### [VORLIEGENDER TEXT]
---+---
Organisationslehre. 2. Aufbauorganisation

2.4 Stellen- und Abteilungsbildung

Abteilungsbildung

Die in der Aufgabensynthese ermittelten Stellen werden in einem nächsten Schritt zu Abteilungen zusammengefasst. Inhalt und Umfang der Abteilungsaufgabe sind dabei zu bestimmen. Es wird unterschieden

a) primäre Abteilungsbildung. Welche Stellen und wie viele Stellen werden zu einer Abteilung zusammengefasst?

b) sekundäre Abteilungsbildung. Welche und wie viele Abteilungen werden einer übergeordneten Leitung oder Instanz untergeordnet?

Bestimmende Faktoren sind hier

In einem kleinen Unternehmen wird man weniger Abteilungen bilden als in einem großen Unternehmen. In Kleinunternehmen findet man oft nur zwei Abteilungen, eine technische und eine kaufmännische. Die kaufmännische Abteilung hat dann so verschiedenartige Aufgaben wie Beschaffung, Vertrieb, Finanz- und Rechnungswesen zu bearbeiten. In Großunternehmen werden für jede dieser Aufgaben eigene Abteilungen eingerichtet.


Stellen

Das Ergebnis der Aufgabensynthese ist der Stellenplan der Unternehmung. Eine Stelle ist die kleinste organisatorische Einheit und grenzt die Aufgaben, den Zuständigkeits- und Kompetenzbereich für den Stelleninhaber ab. In der Praxis wird der Begriff Arbeitsplatz gleichbedeutend mit dem Begriff Stelle verwendet.  Arbeitsplatz meint aber einen bestimmten Ort, z.B. Raum 9 im ersten Stock. Die Teilaufgaben sind in den Stellenbeschreibungen detailliert zugeordnet. 

Instanzen

Instanzen sind Stellen, die mit besonderen Rechten und Pflichten ausgestattet sind. Dabei handelt es sich um:

  1. Entscheidungsbefugnisse. Diese beziehen sich auf das Recht, für die Organisation nach innen oder außen verbindliche Entscheidungen fällen zu dürfen.
  2. Weisungsbefugnisse. Diese beziehen sich demgegenüber auf das Recht, anderen Stellen bzw. ihren Inhabern vorzugeben, welche Aktivitäten im Rahmen der jeweiligen Stellenaufgaben konkret durchzuführen sind.
---+---
### [Gespeicherte Daten]
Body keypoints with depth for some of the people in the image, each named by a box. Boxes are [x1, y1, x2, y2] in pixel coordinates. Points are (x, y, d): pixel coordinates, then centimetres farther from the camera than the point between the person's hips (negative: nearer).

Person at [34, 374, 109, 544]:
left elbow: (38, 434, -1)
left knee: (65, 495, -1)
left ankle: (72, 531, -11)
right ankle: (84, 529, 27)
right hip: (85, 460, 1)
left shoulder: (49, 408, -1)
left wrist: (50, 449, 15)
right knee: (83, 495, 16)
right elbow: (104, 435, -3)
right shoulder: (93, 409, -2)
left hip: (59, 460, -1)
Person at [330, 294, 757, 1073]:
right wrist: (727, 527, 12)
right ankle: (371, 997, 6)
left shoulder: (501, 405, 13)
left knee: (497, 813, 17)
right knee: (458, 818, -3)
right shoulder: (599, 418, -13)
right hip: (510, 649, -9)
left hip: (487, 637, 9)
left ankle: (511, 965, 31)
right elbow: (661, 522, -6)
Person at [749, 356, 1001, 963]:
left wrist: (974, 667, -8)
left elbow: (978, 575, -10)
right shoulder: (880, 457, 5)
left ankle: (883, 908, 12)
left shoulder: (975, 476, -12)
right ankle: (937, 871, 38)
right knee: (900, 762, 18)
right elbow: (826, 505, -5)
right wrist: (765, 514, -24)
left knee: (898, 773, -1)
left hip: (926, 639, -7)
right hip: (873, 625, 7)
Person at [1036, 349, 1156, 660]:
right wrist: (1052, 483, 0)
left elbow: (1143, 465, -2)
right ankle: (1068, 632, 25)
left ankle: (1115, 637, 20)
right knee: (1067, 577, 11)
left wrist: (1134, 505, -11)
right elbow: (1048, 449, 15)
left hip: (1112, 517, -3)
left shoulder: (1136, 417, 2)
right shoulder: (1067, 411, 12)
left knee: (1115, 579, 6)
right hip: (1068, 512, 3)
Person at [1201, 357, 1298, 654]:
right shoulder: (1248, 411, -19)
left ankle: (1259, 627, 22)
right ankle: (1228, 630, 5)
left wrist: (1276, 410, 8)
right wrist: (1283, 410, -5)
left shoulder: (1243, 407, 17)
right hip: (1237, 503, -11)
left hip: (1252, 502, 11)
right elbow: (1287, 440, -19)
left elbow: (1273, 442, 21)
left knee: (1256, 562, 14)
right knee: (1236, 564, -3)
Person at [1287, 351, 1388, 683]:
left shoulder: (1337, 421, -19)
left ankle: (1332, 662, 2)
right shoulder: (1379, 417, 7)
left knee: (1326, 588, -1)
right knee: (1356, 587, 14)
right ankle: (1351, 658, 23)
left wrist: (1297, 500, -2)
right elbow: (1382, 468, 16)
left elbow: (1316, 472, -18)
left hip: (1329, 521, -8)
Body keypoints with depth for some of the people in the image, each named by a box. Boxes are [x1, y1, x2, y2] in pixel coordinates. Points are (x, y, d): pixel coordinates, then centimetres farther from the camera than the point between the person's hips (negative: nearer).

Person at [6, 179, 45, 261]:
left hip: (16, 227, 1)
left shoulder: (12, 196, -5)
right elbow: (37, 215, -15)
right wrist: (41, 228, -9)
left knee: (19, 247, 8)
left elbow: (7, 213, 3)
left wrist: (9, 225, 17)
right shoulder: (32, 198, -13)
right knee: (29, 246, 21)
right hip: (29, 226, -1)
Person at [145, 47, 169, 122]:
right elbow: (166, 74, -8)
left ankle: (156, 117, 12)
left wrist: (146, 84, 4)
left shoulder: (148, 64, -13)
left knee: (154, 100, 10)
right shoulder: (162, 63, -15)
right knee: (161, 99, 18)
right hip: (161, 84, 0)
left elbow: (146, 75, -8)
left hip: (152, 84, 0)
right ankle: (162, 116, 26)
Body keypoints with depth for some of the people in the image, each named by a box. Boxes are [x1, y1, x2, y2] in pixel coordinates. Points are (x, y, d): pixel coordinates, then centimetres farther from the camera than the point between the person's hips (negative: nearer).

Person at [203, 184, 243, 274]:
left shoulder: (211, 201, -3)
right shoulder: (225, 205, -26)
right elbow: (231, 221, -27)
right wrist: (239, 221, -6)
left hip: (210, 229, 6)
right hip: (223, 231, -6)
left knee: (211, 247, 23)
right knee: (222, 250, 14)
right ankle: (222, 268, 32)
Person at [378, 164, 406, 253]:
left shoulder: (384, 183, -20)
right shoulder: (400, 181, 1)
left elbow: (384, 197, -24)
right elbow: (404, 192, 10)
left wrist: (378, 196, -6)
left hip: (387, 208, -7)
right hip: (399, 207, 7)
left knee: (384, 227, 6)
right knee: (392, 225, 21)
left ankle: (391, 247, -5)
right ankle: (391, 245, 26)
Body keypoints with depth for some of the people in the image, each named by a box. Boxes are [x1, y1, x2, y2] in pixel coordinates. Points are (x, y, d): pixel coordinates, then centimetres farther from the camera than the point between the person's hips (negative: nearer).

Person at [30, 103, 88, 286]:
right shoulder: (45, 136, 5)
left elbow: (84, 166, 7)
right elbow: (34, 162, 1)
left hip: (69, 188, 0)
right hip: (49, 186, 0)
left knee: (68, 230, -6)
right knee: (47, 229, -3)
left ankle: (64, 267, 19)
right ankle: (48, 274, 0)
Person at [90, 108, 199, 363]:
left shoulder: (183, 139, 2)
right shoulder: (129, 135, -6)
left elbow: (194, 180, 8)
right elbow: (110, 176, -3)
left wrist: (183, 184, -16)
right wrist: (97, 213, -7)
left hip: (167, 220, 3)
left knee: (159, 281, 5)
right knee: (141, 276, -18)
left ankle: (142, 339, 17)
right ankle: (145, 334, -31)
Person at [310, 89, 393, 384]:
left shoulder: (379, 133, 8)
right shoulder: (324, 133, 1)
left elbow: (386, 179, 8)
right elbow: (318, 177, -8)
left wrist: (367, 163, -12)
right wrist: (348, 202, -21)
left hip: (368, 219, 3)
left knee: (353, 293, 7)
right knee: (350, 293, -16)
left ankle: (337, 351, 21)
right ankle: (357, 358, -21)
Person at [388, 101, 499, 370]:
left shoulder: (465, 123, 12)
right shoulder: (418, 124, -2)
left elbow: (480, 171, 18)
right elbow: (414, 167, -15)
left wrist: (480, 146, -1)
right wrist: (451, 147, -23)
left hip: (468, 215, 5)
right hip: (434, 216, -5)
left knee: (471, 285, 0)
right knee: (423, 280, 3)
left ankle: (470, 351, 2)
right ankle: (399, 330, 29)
---+---
### [ZU BEARBEITENDE AUFGABEN]
[1] Beantworte in einem Satz, welche Einheit im Text zur Aufbauorganisation als kleinste organisatorische Einheit gilt.
[2] Setze den Text zur Aufbauorganisation im Anschluss an seinen letzten Satz fort.
Die Daten werden für die Bearbeitung nicht benötigt.

### [ANTWORTLISTE]
[1] Die Stelle ist die kleinste organisatorische Einheit.

[2]
  3. Verantwortung. Die Instanzen übernehmen die Verantwortung für die Aktivitäten innerhalb des Aufgabenbereiches des gesamten Stellenkomplexes, der eine Abteilung bildet. Die Verantwortlichkeiten richten sich nach den Befugnissen, da niemand für etwas verantwortlich gemacht werden soll, auf das er wegen fehlender Befugnisse keinen Einfluss hat. Die Verantwortung erstreckt sich auch auf die Arbeitsergebnisse der Inhaber zugeordneten Ausführungsstellen [Kieser / Kubicek 1983: 89].

Stabsstelle

Eine Stabsstelle ist eine nicht weisungsbefugte Aktionseinheit, die einer Instanz zugeordnet ist und diese unterstützt.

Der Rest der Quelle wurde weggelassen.